According to Harvard University, exposure to heat during pregnancy can be linked to neural tube defects (NTDs). However, this study highlights how hot tubs contribute to this defect, not electric blankets.
How to Use an Electric Blanket Safely
Electric blankets can be dangerous, but that doesn’t mean you can never use them. You can utilize electric blankets to stay warm at night while lowering the risks of causing a fire or injuring yourself.
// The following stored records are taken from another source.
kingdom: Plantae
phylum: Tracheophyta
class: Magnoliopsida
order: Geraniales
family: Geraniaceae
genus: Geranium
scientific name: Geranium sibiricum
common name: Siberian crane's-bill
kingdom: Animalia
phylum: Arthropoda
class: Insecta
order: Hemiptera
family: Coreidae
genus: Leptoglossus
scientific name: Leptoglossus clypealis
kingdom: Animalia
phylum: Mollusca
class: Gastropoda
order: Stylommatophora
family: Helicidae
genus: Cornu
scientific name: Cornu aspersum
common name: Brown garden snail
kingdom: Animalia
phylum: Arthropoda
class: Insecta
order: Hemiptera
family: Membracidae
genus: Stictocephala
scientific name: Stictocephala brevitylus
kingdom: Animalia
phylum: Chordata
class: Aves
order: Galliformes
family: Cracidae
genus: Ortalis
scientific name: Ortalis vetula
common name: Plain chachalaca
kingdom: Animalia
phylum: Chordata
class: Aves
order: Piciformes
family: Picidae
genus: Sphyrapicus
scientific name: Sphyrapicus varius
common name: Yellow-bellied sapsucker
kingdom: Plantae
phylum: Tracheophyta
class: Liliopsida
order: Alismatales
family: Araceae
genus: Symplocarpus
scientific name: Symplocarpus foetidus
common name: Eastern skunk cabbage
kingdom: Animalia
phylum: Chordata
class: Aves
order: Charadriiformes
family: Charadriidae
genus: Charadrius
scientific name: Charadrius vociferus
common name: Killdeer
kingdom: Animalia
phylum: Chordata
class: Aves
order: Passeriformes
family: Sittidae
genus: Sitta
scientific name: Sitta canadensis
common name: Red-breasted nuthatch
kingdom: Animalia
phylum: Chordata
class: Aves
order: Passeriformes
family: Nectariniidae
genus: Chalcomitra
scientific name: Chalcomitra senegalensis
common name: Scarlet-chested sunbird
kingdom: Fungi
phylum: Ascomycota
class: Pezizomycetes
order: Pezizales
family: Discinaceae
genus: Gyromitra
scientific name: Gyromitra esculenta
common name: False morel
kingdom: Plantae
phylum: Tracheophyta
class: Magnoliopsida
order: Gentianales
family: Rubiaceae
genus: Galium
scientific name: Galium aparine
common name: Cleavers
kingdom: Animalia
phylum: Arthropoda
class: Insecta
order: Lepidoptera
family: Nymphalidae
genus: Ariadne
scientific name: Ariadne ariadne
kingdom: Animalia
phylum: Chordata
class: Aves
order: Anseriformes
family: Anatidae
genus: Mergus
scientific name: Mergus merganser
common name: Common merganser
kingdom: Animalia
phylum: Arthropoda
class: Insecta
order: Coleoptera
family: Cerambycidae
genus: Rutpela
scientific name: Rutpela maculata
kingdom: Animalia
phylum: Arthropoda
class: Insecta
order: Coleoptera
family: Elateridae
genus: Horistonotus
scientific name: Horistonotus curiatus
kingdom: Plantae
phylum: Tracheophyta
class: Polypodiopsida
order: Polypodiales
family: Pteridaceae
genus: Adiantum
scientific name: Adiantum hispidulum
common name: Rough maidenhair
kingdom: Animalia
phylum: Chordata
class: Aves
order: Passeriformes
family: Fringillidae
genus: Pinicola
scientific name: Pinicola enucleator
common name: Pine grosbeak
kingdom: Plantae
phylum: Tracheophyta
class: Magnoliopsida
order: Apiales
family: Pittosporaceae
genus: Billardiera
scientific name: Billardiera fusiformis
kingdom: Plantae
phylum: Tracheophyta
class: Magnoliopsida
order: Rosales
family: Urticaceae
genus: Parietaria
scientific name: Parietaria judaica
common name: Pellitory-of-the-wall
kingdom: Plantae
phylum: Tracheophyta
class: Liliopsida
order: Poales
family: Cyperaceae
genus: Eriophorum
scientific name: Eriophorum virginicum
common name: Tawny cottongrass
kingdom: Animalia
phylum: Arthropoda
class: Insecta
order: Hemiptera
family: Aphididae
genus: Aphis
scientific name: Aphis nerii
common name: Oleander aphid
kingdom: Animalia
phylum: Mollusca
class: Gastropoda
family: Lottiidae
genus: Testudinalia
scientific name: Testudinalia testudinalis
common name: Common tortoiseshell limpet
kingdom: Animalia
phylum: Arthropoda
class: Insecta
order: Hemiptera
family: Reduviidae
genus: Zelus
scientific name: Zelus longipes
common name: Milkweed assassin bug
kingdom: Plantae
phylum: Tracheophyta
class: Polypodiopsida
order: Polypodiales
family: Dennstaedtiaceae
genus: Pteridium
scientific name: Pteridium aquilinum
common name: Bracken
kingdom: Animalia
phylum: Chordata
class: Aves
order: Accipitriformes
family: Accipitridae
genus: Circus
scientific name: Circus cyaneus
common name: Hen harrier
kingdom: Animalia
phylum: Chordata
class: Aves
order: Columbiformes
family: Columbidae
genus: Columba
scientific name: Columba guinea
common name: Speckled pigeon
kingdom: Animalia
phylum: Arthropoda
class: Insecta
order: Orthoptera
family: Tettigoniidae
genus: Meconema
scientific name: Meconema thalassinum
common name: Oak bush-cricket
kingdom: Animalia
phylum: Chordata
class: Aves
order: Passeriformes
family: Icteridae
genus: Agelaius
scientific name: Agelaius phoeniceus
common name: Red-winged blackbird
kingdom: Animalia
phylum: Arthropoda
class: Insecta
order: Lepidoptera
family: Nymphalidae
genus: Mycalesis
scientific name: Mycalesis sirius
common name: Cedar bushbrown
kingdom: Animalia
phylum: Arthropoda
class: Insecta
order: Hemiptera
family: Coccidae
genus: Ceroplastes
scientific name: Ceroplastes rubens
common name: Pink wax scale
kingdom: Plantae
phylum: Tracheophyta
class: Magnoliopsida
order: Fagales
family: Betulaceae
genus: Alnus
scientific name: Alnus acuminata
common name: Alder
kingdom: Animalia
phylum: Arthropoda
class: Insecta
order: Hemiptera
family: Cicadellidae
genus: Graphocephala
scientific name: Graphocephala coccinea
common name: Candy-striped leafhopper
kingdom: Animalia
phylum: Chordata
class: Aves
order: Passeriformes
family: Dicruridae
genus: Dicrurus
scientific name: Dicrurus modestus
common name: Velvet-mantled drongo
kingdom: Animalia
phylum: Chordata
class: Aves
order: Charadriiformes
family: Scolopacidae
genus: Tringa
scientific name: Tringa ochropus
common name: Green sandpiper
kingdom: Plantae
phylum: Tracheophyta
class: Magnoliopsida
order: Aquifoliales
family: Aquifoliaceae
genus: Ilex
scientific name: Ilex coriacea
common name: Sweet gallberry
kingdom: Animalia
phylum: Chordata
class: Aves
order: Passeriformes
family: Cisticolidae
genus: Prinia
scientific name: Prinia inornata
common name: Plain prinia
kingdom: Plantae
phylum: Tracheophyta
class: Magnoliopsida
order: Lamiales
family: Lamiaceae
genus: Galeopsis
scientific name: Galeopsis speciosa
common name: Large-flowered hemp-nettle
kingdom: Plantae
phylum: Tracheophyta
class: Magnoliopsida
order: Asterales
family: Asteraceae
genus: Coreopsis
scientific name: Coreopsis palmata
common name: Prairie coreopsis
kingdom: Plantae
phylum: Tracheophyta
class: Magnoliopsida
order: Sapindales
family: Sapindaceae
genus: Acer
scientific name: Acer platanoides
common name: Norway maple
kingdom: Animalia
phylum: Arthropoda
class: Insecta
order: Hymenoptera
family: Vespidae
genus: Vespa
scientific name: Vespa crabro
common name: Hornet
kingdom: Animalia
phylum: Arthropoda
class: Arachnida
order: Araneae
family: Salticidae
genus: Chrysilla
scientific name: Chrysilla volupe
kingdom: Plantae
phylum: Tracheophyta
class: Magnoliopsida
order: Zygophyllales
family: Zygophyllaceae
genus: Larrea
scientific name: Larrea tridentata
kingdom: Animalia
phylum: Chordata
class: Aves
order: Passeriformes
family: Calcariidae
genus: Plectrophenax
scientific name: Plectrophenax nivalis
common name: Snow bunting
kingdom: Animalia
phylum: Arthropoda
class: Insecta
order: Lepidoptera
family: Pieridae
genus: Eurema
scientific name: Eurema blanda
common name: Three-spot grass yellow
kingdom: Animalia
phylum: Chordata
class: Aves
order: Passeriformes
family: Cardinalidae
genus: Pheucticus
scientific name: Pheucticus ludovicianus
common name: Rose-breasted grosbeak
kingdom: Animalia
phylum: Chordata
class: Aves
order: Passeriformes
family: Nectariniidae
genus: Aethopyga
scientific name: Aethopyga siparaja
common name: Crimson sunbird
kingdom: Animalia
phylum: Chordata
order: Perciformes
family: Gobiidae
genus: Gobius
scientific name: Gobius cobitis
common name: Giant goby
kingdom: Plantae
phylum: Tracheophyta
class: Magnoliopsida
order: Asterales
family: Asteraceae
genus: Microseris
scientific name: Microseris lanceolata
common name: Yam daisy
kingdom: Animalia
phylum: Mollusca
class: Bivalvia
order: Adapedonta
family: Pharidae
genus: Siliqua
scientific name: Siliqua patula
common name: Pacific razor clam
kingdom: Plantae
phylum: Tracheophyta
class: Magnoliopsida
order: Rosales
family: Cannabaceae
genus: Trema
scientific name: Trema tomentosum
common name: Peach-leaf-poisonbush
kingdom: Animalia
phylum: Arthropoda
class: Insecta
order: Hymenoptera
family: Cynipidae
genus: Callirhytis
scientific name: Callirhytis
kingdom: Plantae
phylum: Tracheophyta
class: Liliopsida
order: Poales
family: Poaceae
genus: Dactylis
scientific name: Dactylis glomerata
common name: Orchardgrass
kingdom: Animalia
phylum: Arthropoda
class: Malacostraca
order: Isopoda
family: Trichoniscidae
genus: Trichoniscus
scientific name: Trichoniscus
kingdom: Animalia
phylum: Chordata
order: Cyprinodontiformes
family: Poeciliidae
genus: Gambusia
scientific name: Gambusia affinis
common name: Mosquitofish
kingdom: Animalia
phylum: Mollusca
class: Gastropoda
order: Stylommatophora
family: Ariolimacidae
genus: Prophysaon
Safety tips that you can follow include:
- Use it to pre-heat the bed instead of sleeping with it
- Use the automatic shutoff system
- Use low-voltage electric blankets
- Always lay the blanket flat
- Test out the electric blanket with an electrician every two years
- Don’t sleep on top of the electric blanket
- Never place another blanket on top of the electric blanket while it’s on
Keep a close eye on the electric blanket, even if you only use it to pre-heat your bed. Ensure that small children and pets steer clear of the blanket as you get ready for bed.
As for how long you should keep the electric blanket turned on, refer to the manufacturer’s guide.
How to Keep Yourself Warm in Bed
Electric blankets are popular for a reason, but given their dangers, you may want to find other ways to keep yourself warm in bed. Instead of using an electric blanket all night, you may want to:
- Use the electric blanket to pre-heat the bed
- Adjust your room temperature
- Wear socks at night
- Use heavy duvets
- Use a hot water bottle
Just because electric blankets have the potential to be hazardous doesn’t mean you have to throw yours out. Use it to pre-heat the bed and turn it off once you’re ready to sleep.
Adjust your room temperature by turning your heating up and ensuring all your windows are closed to insulate the room. You may also want to look into getting insulated curtains.
Our extremities are the first parts of our bodies that lose heat when we’re cold. Insulating our feet with socks will keep us warmer. Use multiple layers of winter duvets made of wool and cotton, which are materials known for their thermal insulation properties.
If your bed gets cold hours after being pre-heated with an electric blanket, there are other ways to stay warm. You can always put a bunch of water bottles with warm water under the covers. As long as they stay well insulated under the sheets, they’ll stay warm for a long time.